New Policy Restricts Medicare Formulary Changes
The Bush administration on Wednesday announced a new policy that requires insurers sponsoring Medicare drug plans to allow enrolled beneficiaries to continue receiving coverage for medications, even if the company drops the drugs from its formulary, the New York Times reports (Pear, New York Times, 4/27).
Under the previous policy, insurers could change formularies as often as they liked, as long as CMS approved the changes. The new policy comes in response to concerns that beneficiaries might select a drug plan because it covers the medications they are taking "only to see their preferred drugs dropped," the Inquirer reports (Sullivan, Philadelphia Inquirer, 4/27).
Some congressional Democrats and Republicans had said that it was not fair to allow drug companies to change their formularies "at will" when beneficiaries are permitted to change plans only once annually, according to the Times.
In a memorandum being sent to insurers, the Bush administration says, "Medicare beneficiaries select Part D plans, in part, based on the formulary that is marketed during annual open enrollment and therefore have a legitimate expectation that they will have continuing access to coverage of the Part D drugs they are using throughout the plan year."
The new policy says, "No beneficiaries will be subject to a discontinuation or reduction in coverage of the drugs they are currently using." It says an insurer can remove a drug from its formulary, increase copayments for a drug or impose new coverage restrictions "only if enrollees currently taking the affected drug are exempt from the formulary change for the remainder of the plan year."

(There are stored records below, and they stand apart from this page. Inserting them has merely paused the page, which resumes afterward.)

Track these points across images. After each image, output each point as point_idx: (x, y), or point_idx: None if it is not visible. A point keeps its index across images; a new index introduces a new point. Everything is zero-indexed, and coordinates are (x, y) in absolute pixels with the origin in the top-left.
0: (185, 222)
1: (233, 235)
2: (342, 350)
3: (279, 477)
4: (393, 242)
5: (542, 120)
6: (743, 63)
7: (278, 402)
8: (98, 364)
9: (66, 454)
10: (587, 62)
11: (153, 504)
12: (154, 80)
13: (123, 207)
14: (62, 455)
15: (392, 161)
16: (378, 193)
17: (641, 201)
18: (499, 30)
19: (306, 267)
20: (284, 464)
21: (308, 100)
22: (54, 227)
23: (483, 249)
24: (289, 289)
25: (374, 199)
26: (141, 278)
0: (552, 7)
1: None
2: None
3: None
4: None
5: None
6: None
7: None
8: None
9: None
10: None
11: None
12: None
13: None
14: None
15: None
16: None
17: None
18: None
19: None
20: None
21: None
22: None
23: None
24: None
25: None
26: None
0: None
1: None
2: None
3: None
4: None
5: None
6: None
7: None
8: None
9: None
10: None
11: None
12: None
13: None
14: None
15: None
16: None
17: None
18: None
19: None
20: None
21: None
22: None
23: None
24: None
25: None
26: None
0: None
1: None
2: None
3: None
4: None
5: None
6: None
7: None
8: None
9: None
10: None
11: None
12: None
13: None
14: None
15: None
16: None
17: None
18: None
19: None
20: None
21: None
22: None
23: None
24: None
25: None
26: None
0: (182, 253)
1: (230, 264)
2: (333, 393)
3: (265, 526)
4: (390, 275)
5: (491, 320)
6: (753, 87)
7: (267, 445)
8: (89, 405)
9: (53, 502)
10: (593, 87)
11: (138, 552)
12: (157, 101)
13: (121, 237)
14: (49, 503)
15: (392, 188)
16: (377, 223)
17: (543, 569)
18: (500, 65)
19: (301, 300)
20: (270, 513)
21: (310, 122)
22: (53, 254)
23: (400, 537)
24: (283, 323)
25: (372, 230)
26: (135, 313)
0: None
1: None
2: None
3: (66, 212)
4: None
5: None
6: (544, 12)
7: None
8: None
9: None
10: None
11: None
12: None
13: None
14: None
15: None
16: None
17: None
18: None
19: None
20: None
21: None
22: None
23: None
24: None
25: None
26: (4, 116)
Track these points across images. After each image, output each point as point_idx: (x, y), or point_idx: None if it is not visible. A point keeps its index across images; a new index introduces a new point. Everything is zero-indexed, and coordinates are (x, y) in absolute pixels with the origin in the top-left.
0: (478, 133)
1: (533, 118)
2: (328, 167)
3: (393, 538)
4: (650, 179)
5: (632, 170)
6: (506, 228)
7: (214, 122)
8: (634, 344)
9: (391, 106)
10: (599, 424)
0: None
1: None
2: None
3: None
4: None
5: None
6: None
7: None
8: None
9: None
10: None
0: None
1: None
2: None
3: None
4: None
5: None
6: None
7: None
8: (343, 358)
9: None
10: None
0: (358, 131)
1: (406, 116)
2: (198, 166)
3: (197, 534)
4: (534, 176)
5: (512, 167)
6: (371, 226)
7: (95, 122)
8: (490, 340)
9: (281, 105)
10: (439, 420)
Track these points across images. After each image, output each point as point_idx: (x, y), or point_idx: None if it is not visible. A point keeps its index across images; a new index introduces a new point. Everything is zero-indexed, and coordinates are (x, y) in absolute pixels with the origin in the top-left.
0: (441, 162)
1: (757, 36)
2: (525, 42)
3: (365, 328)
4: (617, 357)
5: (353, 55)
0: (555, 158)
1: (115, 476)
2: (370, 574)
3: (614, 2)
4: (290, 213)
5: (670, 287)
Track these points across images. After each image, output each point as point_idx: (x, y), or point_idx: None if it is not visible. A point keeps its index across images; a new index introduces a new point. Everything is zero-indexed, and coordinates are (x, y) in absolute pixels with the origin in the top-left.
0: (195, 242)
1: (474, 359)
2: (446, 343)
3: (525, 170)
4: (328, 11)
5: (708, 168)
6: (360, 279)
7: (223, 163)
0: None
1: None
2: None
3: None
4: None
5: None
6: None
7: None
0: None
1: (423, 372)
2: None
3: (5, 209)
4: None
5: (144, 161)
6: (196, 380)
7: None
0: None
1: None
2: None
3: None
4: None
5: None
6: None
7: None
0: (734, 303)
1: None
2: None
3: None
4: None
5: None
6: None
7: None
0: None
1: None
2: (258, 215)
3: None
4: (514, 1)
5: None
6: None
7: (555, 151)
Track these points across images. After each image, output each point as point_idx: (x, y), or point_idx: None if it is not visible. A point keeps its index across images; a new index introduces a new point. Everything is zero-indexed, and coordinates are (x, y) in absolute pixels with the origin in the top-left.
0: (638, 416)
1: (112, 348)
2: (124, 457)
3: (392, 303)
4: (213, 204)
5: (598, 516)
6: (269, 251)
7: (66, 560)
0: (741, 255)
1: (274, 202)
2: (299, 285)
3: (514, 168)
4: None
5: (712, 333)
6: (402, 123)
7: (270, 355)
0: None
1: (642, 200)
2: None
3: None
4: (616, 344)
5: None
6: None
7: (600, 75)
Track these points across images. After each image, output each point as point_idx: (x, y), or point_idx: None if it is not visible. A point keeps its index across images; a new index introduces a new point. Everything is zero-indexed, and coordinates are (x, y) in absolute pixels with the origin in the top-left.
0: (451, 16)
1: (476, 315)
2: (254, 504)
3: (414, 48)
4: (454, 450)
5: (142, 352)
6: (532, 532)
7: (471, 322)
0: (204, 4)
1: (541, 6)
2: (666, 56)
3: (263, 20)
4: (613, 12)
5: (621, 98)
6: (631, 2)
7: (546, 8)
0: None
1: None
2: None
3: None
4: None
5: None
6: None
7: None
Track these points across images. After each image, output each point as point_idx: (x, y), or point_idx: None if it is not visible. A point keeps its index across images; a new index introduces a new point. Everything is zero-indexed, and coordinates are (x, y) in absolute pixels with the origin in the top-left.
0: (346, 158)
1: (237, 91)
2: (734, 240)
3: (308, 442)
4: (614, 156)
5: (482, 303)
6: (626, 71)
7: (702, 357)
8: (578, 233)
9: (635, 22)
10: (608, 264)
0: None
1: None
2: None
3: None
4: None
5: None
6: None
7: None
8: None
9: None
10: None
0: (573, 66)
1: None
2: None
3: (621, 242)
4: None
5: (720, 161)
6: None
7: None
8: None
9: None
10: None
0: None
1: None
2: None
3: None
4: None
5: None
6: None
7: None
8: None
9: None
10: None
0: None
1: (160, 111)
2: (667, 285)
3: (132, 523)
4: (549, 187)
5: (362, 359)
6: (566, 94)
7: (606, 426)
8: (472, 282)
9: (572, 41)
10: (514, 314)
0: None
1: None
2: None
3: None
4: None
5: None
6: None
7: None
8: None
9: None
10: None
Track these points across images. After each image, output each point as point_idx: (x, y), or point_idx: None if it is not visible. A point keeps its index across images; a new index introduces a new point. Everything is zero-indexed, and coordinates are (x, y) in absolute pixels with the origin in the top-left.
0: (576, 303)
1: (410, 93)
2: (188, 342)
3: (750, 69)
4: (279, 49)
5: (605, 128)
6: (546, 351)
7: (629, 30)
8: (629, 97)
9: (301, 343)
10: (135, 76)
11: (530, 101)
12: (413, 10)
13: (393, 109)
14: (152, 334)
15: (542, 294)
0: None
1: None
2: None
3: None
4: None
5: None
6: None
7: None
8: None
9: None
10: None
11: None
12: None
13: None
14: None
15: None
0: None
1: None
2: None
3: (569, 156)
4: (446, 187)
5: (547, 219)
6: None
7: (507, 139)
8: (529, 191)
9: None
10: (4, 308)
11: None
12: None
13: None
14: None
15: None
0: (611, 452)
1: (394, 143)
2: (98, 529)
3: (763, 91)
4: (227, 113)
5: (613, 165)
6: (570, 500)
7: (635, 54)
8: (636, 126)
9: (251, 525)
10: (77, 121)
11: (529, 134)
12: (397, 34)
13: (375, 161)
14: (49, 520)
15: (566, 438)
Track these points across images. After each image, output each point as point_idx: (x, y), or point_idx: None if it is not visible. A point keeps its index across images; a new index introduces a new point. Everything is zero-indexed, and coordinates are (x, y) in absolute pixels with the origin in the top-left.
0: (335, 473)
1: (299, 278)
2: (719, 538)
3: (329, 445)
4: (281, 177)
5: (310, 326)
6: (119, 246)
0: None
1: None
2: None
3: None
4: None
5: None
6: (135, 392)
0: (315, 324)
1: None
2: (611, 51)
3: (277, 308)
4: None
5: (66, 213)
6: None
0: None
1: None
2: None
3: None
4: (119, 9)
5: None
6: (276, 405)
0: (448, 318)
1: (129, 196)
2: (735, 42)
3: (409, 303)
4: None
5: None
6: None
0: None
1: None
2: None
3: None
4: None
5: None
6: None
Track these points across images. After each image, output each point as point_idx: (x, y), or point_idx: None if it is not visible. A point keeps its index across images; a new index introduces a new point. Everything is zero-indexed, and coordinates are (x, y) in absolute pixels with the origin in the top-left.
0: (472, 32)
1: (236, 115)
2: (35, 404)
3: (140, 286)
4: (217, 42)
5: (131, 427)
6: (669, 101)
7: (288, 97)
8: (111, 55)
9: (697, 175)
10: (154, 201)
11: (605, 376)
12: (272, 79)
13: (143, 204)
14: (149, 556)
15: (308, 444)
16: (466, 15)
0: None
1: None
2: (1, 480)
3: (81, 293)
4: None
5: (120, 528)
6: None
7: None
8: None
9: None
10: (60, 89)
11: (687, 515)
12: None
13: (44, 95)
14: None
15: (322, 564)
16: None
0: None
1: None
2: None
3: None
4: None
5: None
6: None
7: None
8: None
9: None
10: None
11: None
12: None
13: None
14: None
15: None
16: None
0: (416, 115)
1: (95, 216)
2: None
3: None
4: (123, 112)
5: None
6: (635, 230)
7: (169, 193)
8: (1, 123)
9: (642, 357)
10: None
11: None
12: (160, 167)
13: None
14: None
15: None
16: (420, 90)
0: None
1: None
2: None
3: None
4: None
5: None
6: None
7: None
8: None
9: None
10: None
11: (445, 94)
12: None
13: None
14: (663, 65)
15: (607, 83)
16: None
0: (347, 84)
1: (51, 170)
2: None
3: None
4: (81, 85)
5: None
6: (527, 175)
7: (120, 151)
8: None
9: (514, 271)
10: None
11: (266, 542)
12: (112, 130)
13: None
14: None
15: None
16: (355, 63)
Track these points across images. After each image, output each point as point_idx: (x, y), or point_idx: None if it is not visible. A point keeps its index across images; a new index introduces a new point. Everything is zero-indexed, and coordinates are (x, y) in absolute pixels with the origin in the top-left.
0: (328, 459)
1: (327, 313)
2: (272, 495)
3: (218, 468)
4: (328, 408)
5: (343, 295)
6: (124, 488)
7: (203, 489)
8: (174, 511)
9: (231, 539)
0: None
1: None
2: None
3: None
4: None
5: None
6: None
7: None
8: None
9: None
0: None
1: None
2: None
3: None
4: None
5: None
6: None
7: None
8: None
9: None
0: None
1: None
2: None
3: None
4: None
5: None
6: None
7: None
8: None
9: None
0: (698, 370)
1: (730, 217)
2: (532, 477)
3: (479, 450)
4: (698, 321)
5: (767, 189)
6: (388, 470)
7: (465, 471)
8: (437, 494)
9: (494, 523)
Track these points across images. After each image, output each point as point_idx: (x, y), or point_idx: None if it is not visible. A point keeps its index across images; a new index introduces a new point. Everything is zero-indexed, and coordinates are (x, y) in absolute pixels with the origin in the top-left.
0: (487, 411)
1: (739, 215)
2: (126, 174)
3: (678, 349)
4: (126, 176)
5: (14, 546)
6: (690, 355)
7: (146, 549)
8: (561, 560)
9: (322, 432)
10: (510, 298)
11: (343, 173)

The policy allows some exceptions. For example, an insurer could remove a drug from its formulary if new research shows the drug was unsafe or if a new generic equivalent becomes available, according to the Times (New York Times, 4/27). It is unclear how, if at all, the policy will affect coverage changes in future years, the Philadelphia Inquirer reports.
The policy change comes fewer than three weeks before the May 15 deadline for enrolling in the drug benefit without incurring a financial penalty (Philadelphia Inquirer, 4/27).
CMS Administrator Mark McClellan said, "The stability of drug formularies is extremely important for many of our beneficiaries" (New York Times, 4/27).
CMS spokesperson Peter Ashkenaz said the agency "looked at what would be in the best interest of beneficiaries and that is allowing them to have continued access to drugs" (Philadelphia Inquirer, 4/27).
Karen Ignagni, president and CEO of America's Health Insurance Plans, said AHIP supports the policy, even though "it does not reflect common practice in the private sector." Ignagni said the policy "will have a financial impact" on insurers, but she added that they will "need to balance that with the goal of providing continuity of drug coverage and peace of mind to beneficiaries" (New York Times, 4/27).
Pam Walz, director of the Elderly Law Project at Community Legal Services, said, "This is certainly good news. It'll be a relief to Medicare beneficiaries."
Richard Stefanacci, executive director of the Health Policy Institute at the University of the Sciences, said, "This is probably more of a political move because CMS is gearing up for the final push before the deadline. It's more to say, 'Look what we are doing to safeguard beneficiaries'" (Philadelphia Inquirer, 4/27).
The AP/Long Island Newsday on Thursday examined how some beneficiaries who take medications for cancer or chronic conditions have reached the so-called "doughnut hole" -- the gap in coverage under which beneficiaries are required to pay for 100% of drug costs between $2,250 and $5,100. Beyond $5,100, Medicare will cover 95% of drug costs.
An estimated 6.9 million beneficiaries will experience a gap in coverage at some point in 2006, according to the Kaiser Family Foundation.
McClellan has said that many beneficiaries could avoid the coverage gap by switching from brand-name to generic or other lower-cost medications.
Analysts say most beneficiaries expected to be affected by the coverage gap likely will not reach it until fall (Freking, AP/Long Island Newsday, 4/27).
USA Today on Thursday published two articles examining issues related to the drug benefit. Summaries appear below.
- Drug costs: The article examined recent surveys that find that out-of-pocket drug costs have increased under the drug benefit for about one in five beneficiaries. A recent survey by the Kaiser Family Foundation finds that 55% of enrolled beneficiaries are saving money under the drug benefit, but 19% are spending more and another 19% are spending about the same as before the program. A second survey by KRC Research for the Medicare Rx Education Network finds that 59% of enrolled beneficiaries are saving money, while 23% are not. The surveys "confirm what had been predicted about the program ... : There are millions for whom the plan is increasing drug costs" (Wolf, USA Today, 4/27).
- Low-income beneficiaries: The article examined the "people that Medicare's new prescription drug program has hurt, rather than helped." USA Today reports that most beneficiaries have saved money under the drug benefit, "[b]ut for others, perhaps about 20%, the much-heralded program has meant higher costs, and in some cases greater pain and more worry." The problem particularly affects low-income beneficiaries taking multiple medications for chronic conditions, USA Today reports (Wolf/Appleby, USA Today, 4/27).